━━━━━ SUPPLIED DATA
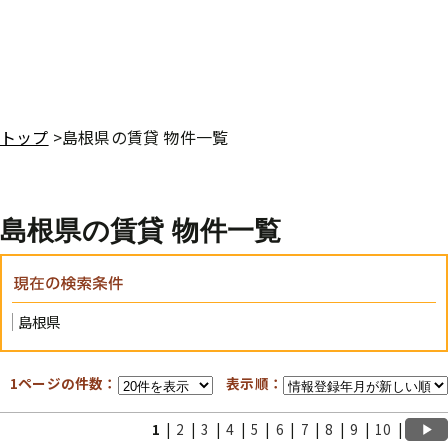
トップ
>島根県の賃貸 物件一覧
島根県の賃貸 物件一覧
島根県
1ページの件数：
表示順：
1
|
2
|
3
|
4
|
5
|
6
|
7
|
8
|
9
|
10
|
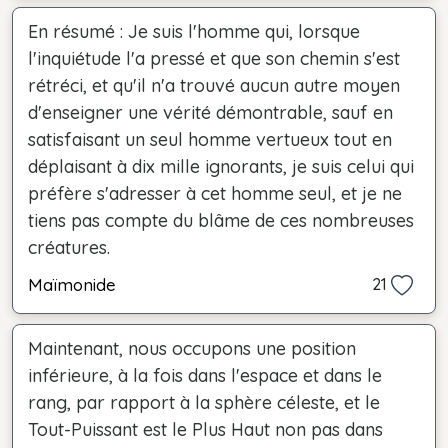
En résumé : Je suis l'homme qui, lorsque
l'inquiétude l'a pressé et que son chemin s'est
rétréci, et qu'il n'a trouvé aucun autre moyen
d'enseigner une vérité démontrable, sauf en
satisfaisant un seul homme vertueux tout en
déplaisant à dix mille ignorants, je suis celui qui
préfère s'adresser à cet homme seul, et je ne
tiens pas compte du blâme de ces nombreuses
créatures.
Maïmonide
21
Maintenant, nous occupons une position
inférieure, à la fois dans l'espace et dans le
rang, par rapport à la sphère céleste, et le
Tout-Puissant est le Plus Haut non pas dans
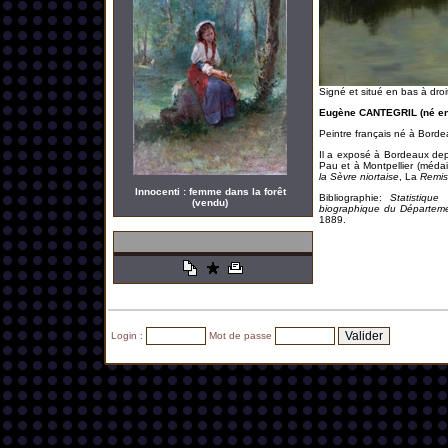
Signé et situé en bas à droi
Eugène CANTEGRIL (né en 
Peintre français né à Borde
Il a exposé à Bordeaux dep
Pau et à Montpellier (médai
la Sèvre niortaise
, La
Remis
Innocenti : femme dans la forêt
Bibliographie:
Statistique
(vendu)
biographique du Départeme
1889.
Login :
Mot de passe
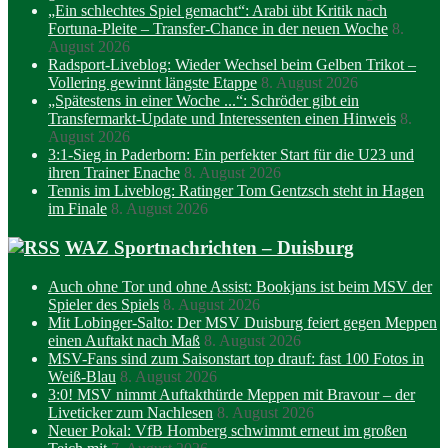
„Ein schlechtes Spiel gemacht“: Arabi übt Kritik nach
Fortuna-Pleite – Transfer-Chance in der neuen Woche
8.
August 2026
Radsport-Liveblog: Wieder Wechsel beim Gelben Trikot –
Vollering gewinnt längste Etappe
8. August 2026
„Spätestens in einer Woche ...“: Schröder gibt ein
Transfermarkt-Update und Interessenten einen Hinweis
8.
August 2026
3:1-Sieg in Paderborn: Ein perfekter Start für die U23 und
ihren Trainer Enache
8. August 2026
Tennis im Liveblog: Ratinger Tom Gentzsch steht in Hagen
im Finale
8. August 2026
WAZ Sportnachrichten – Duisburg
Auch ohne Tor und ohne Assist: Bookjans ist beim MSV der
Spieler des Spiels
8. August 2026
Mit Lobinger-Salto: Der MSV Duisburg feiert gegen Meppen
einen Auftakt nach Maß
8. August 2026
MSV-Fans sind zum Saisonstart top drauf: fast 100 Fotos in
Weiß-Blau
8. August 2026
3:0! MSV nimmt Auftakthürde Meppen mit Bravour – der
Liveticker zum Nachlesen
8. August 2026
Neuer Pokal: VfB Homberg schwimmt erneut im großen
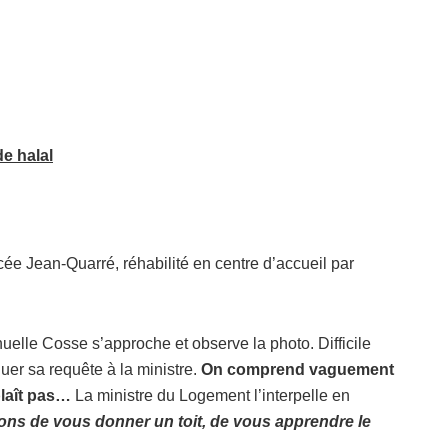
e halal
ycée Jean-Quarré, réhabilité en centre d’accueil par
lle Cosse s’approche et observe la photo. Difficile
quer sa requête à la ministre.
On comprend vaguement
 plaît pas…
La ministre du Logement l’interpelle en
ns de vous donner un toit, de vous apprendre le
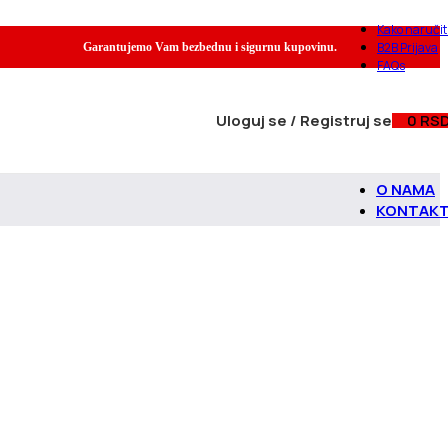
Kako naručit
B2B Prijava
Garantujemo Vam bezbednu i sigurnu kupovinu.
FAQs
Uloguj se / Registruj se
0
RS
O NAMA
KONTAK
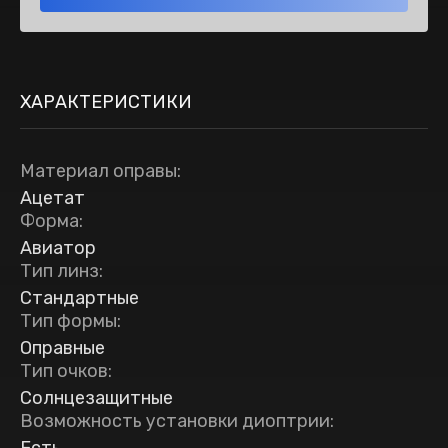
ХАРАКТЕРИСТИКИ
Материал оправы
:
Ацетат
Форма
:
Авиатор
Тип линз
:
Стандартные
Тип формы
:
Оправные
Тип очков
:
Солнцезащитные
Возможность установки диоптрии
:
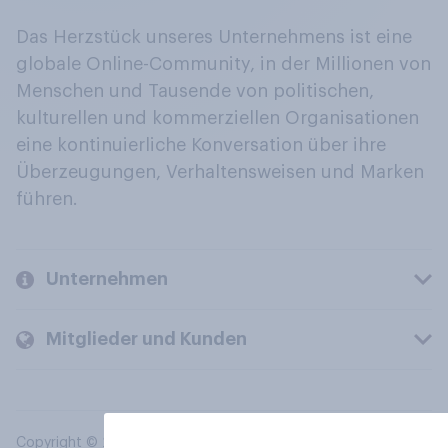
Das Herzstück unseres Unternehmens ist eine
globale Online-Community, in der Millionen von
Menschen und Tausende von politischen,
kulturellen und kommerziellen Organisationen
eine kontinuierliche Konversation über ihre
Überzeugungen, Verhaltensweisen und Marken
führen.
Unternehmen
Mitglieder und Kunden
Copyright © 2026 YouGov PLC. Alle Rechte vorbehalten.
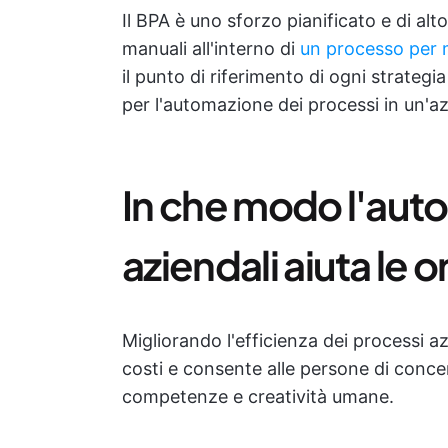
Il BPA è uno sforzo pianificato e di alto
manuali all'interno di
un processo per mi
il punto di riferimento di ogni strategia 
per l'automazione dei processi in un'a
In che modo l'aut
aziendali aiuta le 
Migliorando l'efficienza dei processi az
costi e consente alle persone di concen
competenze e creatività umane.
━━━━━━━━━━
• **AIM OF THE EXERCISE**:
Of the lines above, count those containing the word "beim", and give the number by itself.

• **ANSWER TO THE EXERCISE**:
2